Société
La tâarija marocaine, un patrimoine culturel transmis à travers le temps
19/08/2021 - 10:21
Aïcha DebouzaC’est l’instrument privilégié des cheikhat. Un petit pot en terre cuite tendu et recouvert d’une peau de mouton à l’une de ses deux extrémités. La tâarija ou la "boiteuse" est appelée ainsi car elle casse le rythme. C’est un instrument de percussion apparenté au tambour ou encore à la darbouka et fait partie des membranophones. "La tâarija est même la base de l’échelle musicale marocaine. C’est elle qui rythme les poèmes chantés par les cheikhat", explique Hassan Nejmi, historien et poète marocain. Ayant fait sa thèse sur l’Aïta "Le chant al-Aita, poésie orale et musique traditionnelle au Maroc", ce dernier ajoute que la tâarija est bien plus importante que n’importe quel autre instrument marocain tel que "lbendir".
Issu du terroir, cet instrument donne divers rythmes aux chansons marocaines. En fonction de sa taille ou du rythme voulu, la tâarija fait la liaison "Arrabt" entre différents morceaux du même poème. C’est elle qui ralentit le rythme- communément appelé "Boujnah"- ou encore l’accélère et est donc appelé "Srisba". "Sa taille n’est pas sans sens. Elle dépendra de l’utilité de la tâarija pour tout ce qui est ton, bruitage ou encore gamme musicale", précise Hassan Nejmi. En effet, les cheikhat, Hmadcha, le melhoun, et tant d’autres genres de musique traditionnelle marocaine utilisent le même instrument mais avec des tailles diverses car le son qu’il émet est différent à chaque fois.
Un instrument qui provient de la campagne
La question de l’origine de la tâarija comme celle d’ailleurs des instruments de musique en général demeure un mystère et matière à nombreuses spéculations. "Il n’y a malheureusement pas d’histoire écrite qui remonte à l’origine de cet instrument. Toute l’histoire que nous connaissons nous a été transmise oralement", explique l’historien. Il n’existe effectivement pas de témoignage plus ancien que ceux de la tradition orale ainsi que les récits des mémoires vivantes. Bien que marginalisée à cause de son aspect particulier, la littérature orale marocaine en dit beaucoup sur le sujet. "Les récits racontent que la tâarija a vu le jour dans les plaines bordant l’océan atlantique telles que Chiadma, Asfi, Doukkala, etc. C’est là où est née l’Aïta qui est un chant campagnard étroitement lié à cet instrument."

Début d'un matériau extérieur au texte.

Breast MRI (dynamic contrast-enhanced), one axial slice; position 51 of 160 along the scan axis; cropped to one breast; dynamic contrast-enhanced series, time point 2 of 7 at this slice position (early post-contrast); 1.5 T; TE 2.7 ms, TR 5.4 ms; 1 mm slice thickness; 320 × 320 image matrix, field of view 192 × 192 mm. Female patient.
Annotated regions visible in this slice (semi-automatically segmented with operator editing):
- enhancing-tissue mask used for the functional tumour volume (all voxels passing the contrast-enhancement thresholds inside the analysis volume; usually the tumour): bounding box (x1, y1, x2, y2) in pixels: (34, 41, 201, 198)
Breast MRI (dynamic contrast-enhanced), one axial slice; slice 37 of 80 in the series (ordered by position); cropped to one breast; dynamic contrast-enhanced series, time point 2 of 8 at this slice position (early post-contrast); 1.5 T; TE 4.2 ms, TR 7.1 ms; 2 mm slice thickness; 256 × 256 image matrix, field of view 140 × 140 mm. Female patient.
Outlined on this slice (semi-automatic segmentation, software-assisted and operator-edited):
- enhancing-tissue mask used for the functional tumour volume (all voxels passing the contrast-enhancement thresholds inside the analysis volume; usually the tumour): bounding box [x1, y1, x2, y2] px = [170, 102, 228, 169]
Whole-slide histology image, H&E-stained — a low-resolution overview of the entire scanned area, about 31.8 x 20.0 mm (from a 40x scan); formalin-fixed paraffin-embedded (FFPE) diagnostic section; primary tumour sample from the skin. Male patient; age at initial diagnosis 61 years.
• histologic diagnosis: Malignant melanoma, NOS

Fruit de la culture campagnarde du XIXème siècle, cet instrument de percussion provient de la terre (ou la boue) et de la peau d’animal: deux matières que la nature offrait aux modestes paysans de l’époque. Si chaque civilisation crée ses propres instruments de musique adaptés à ses rythmes de vie, le musicien marocain ne se servait pas uniquement des trésors que lui procurait la terre mais aussi de ses outils de travail. Le "Mkess" ou paire de ciseaux par exemple, est un instrument de musique rythmique qui avait pour origine de tondre la laine des moutons.
Un apprentissage à travers le corps
"Aucune cheikha ne peut exercer ce métier sans savoir maîtriser une tâarija. Apprendre à manipuler cet instrument est d’ailleurs la première étape par laquelle doit passer toute apprentie cheikha", détaille Hassan Nejmi. Il explique que pour devenir cheikha, l’apprentie devait d’abord se mettre pieds nus à côté de la cheikha "rebâa", la poétesse la plus respectée de toutes. Elle aussi sans souliers, la cheikha rebâa pose ses pieds sur ceux de l’apprentie et installe entre les deux, la petite tâarija qu’elle remplit de laine de mouton. Le but étant d’«assourdir» le son émis par cet instrument et de le transformer en une vibration.
L’apprentissage se fait donc non seulement par l’ouïe mais surtout par un langage corporel. C’est une sorte de recours à des techniques d’analyse du mouvement dans lesquelles les cheikhat semblaient chercher à reconquérir leurs sensations physiques, à développer ou accroître une conscience corporelle trop négligée. Nombre de chercheurs et de pédagogues ont été intéressés par la dimension du corps dans l’apprentissage de la musique. La prise en compte de ce dernier dans la relation pédagogique a évolué au cours de l’histoire mais a depuis toujours existé dans notre patrimoine culturel, "j’irai jusqu’à dire qu’elle fait partie de notre identité", conclut le poète marocain.